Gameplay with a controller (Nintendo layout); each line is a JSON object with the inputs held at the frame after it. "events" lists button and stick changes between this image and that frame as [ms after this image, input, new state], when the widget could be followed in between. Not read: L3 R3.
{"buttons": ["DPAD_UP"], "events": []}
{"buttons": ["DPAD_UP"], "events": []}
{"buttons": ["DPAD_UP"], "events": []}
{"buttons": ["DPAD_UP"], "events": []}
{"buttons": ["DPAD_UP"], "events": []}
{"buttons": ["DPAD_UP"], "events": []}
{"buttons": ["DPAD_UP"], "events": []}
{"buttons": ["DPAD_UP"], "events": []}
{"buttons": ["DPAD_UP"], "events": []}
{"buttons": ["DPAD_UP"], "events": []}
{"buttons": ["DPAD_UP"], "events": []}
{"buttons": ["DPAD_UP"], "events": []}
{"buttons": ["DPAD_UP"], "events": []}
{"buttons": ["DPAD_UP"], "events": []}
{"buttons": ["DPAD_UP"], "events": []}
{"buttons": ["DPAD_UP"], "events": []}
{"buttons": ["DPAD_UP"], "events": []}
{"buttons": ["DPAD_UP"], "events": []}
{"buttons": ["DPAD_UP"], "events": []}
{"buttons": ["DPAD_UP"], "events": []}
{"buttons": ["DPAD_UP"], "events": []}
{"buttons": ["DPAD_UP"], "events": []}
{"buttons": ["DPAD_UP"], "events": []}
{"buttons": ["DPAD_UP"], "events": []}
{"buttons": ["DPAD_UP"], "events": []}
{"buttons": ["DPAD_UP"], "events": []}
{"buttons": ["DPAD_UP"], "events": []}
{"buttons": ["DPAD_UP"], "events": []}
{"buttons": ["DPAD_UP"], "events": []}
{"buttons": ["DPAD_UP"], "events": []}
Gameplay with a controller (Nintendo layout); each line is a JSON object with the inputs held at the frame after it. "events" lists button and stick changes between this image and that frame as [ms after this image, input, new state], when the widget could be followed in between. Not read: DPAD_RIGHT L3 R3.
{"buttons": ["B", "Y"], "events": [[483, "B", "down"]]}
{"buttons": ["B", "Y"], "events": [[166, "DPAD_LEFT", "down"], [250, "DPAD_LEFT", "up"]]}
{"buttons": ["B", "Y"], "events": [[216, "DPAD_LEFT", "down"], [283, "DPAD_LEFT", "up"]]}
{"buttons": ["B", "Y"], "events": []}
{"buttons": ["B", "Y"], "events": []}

- - - -

INSTRUCTIONS FOR THE TASK —
Transcribe the entire listing above precisely.

RESULT OF THIS EXERCISE —
Gameplay with a controller (Nintendo layout); each line is a JSON object with the inputs held at the frame after it. "events" lists button and stick changes between this image and that frame as [ms after this image, input, new state], when the widget could be followed in between. Not read: L3 R3.
{"buttons": ["DPAD_UP"], "events": []}
{"buttons": ["DPAD_UP"], "events": []}
{"buttons": ["DPAD_UP"], "events": []}
{"buttons": ["DPAD_UP"], "events": []}
{"buttons": ["DPAD_UP"], "events": []}
{"buttons": ["DPAD_UP"], "events": []}
{"buttons": ["DPAD_UP"], "events": []}
{"buttons": ["DPAD_UP"], "events": []}
{"buttons": ["DPAD_UP"], "events": []}
{"buttons": ["DPAD_UP"], "events": []}
{"buttons": ["DPAD_UP"], "events": []}
{"buttons": ["DPAD_UP"], "events": []}
{"buttons": ["DPAD_UP"], "events": []}
{"buttons": ["DPAD_UP"], "events": []}
{"buttons": ["DPAD_UP"], "events": []}
{"buttons": ["DPAD_UP"], "events": []}
{"buttons": ["DPAD_UP"], "events": []}
{"buttons": ["DPAD_UP"], "events": []}
{"buttons": ["DPAD_UP"], "events": []}
{"buttons": ["DPAD_UP"], "events": []}
{"buttons": ["DPAD_UP"], "events": []}
{"buttons": ["DPAD_UP"], "events": []}
{"buttons": ["DPAD_UP"], "events": []}
{"buttons": ["DPAD_UP"], "events": []}
{"buttons": ["DPAD_UP"], "events": []}
{"buttons": ["DPAD_UP"], "events": []}
{"buttons": ["DPAD_UP"], "events": []}
{"buttons": ["DPAD_UP"], "events": []}
{"buttons": ["DPAD_UP"], "events": []}
{"buttons": ["DPAD_UP"], "events": []}
Gameplay with a controller (Nintendo layout); each line is a JSON object with the inputs held at the frame after it. "events" lists button and stick changes between this image and that frame as [ms after this image, input, new state], when the widget could be followed in between. Not read: DPAD_RIGHT L3 R3.
{"buttons": ["B", "Y"], "events": [[483, "B", "down"]]}
{"buttons": ["B", "Y"], "events": [[166, "DPAD_LEFT", "down"], [250, "DPAD_LEFT", "up"]]}
{"buttons": ["B", "Y"], "events": [[216, "DPAD_LEFT", "down"], [283, "DPAD_LEFT", "up"]]}
{"buttons": ["B", "Y"], "events": []}
{"buttons": ["B", "Y"], "events": []}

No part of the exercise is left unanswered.